### Raw data

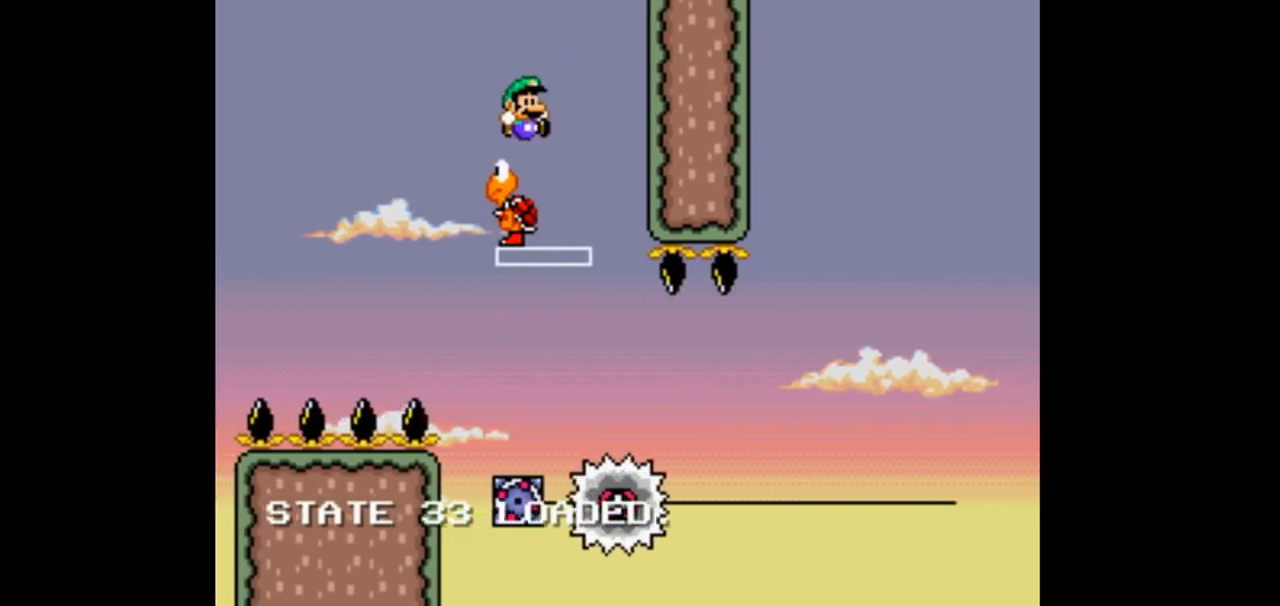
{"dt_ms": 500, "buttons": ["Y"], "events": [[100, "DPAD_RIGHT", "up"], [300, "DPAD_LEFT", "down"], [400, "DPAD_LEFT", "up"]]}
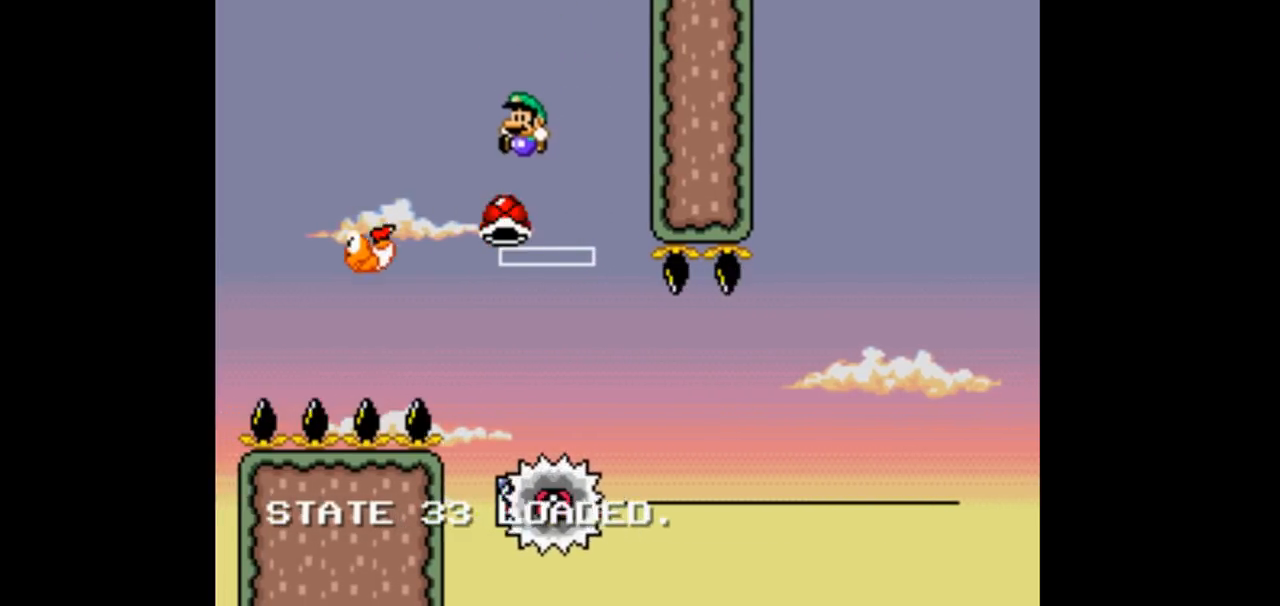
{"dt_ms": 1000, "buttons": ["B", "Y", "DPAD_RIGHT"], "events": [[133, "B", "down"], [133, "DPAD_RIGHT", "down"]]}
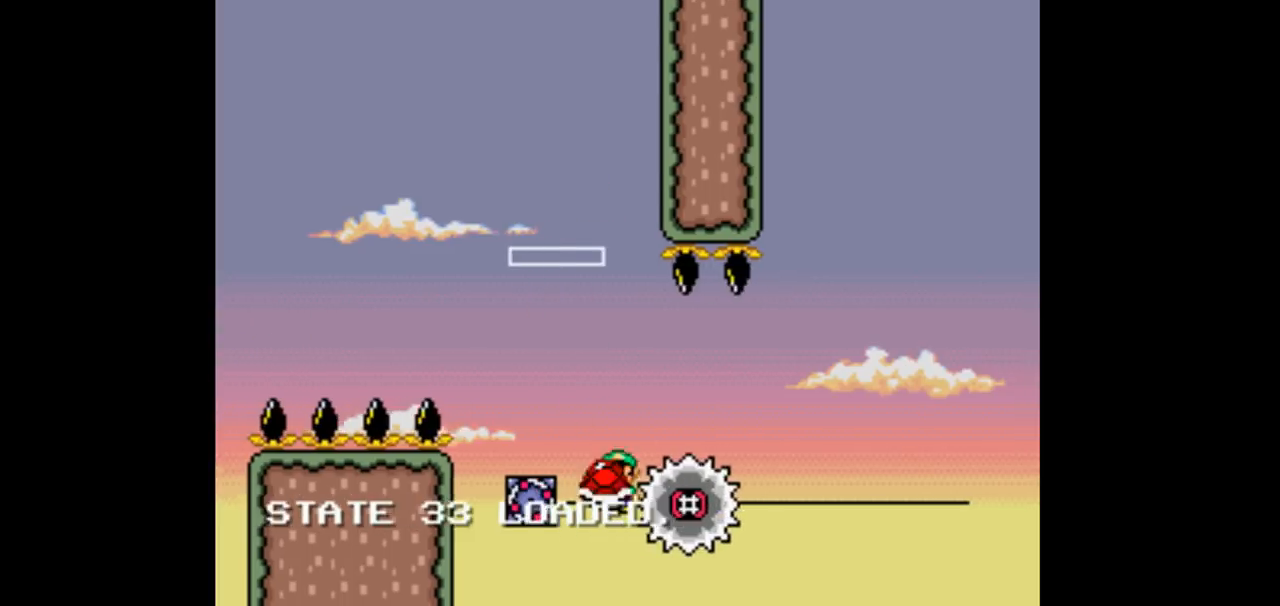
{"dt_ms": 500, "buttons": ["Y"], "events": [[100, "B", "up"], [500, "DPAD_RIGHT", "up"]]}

### Work request
Restate all of the material above word for word, excluding the pictures.

### Result for this task
{"dt_ms": 500, "buttons": ["Y"], "events": [[100, "DPAD_RIGHT", "up"], [300, "DPAD_LEFT", "down"], [400, "DPAD_LEFT", "up"]]}
{"dt_ms": 1000, "buttons": ["B", "Y", "DPAD_RIGHT"], "events": [[133, "B", "down"], [133, "DPAD_RIGHT", "down"]]}
{"dt_ms": 500, "buttons": ["Y"], "events": [[100, "B", "up"], [500, "DPAD_RIGHT", "up"]]}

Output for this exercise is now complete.